[Data for analysis]
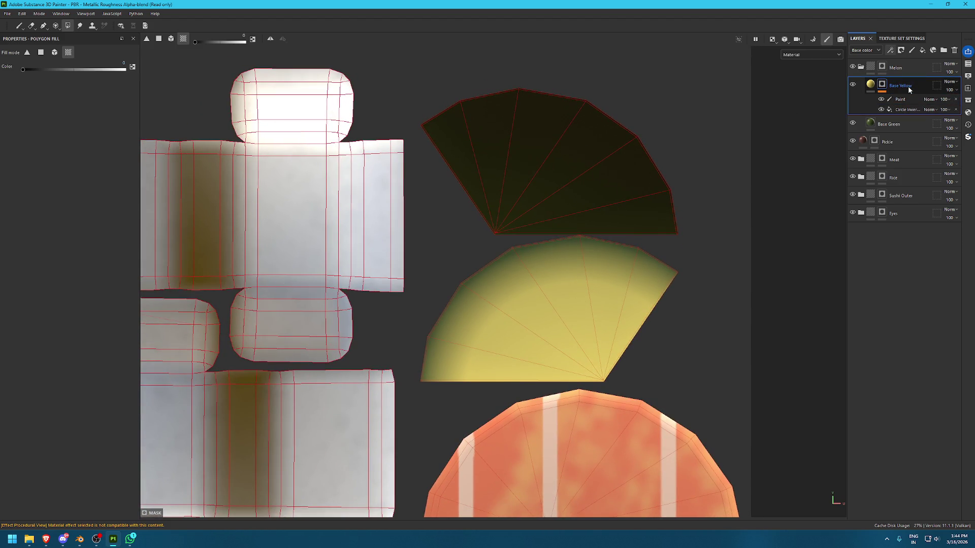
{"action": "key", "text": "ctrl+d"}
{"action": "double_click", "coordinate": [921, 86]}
--
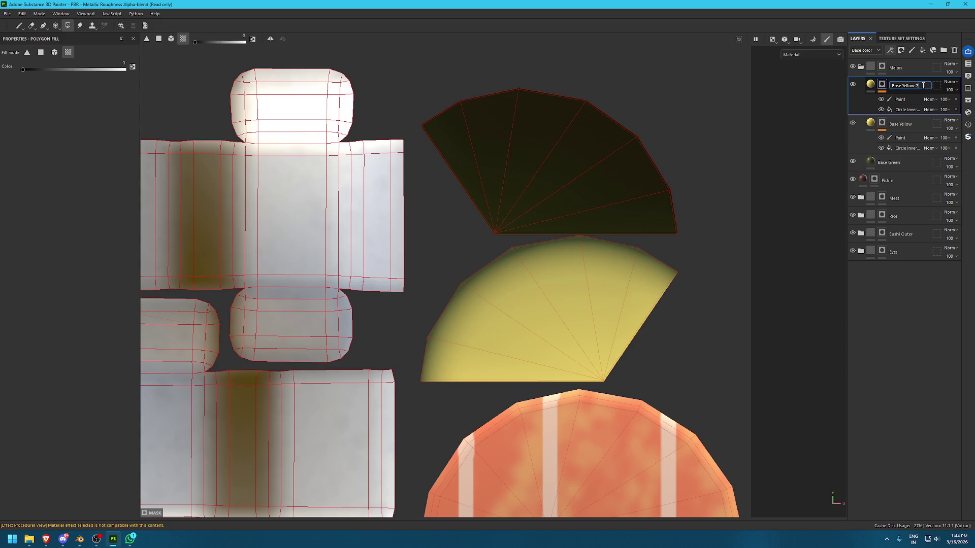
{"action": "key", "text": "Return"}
...
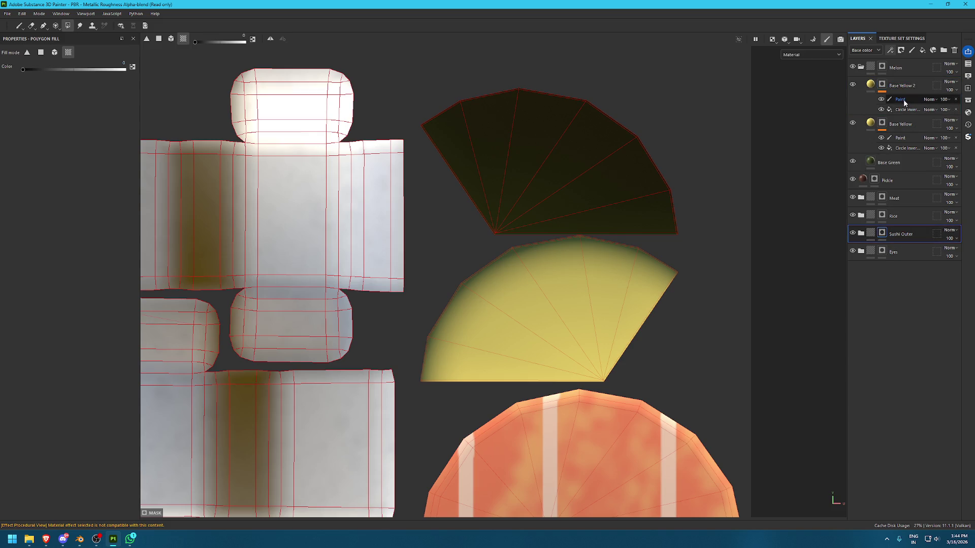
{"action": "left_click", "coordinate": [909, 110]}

[Task requirements]
Which lines hold the word "text"? Copy each of them from the records.

[Your response]
{"action": "key", "text": "ctrl+d"}
{"action": "key", "text": "Return"}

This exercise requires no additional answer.